• [Quoted passage]
%%

Refinery samples are combinations of a range of hydrocarbons (aromatic, polycyclic, aliphatic, and more) created from the process of fractionated distillation of crude oil.
Their viscosities, combustion behavior, and boiling intervals are similarly diverse. This makes it complex to verify repeatable analysis results for all types of matrices.
Analysis in horizontal mode with a boat inlet is the only suitable technique to mitigate matrix effects such as incomplete combustion or results that are too low. In contrast to vertical operation, a number of operators dislike horizontal mode as the analysis times are increased, and optimized combustion resp. boat programs must be created for each matrix quantity and type.
The measurement quality is frequently a compromise between desired sample throughput (speed of analysis), the dispersion of the measurement values, and the analysis time. Along with chlorine and sulfur, nitrogen is another crucial parameter that should be measured.
For quality and process control, TN contents over a wide range must be identified. While traces of TN are the focus during the refining process, which can result in undesirable byproducts and can poison catalysts, the analysis of feed materials and product control must cover a broader concentration range.
For matrices like vacuum residues, HC feeds, and crude oil, contents up to the wt% range are prevalent, but this is also the case for high-performance engine oils and lube. The multi EA 5100 is directly designed for the efficient and simple measurement of a wide range of TN contents in complex matrices in horizontal mode.
Combining effective gas purification and drying with the highly sensitive HiPerSens CLD and catalyst-free high-temperature combustion, the direct measurement of nitrogen is achieved at concentrations as high as 10,000 mg/L, all in the same device.
Materials and Methods
Samples and Reagents
Various refinery and related samples (gas oil, lube oil, heating oil, among others) have been investigated.

%%

• [Brief]
Please reproduce everything in the refinery nitrogen analysis text from "The measurement quality" down to "should be measured.", word for word.

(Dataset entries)
%%

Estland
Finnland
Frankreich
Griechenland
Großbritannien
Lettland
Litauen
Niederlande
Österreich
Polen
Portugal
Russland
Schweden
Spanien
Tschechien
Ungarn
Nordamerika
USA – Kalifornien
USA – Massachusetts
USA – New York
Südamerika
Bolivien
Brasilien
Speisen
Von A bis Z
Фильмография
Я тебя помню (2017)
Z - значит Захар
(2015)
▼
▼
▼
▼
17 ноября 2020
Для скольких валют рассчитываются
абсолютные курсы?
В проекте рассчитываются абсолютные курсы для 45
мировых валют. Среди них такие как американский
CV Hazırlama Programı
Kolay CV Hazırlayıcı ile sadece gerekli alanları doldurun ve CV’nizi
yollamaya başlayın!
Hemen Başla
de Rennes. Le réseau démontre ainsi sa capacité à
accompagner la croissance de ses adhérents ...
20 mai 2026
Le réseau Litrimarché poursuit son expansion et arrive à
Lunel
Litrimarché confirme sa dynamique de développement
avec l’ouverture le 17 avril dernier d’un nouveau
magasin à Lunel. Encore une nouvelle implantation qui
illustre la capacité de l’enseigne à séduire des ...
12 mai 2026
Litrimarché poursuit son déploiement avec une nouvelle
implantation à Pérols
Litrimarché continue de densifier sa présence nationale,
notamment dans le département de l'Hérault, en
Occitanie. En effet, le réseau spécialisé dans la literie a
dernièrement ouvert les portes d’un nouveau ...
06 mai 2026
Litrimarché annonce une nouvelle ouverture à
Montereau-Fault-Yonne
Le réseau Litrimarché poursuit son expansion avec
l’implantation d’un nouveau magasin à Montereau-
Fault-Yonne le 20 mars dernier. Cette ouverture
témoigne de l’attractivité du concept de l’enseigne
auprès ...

%%

• [Response area]
The measurement quality is frequently a compromise between desired sample throughput (speed of analysis), the dispersion of the measurement values, and the analysis time. Along with chlorine and sulfur, nitrogen is another crucial parameter that should be measured.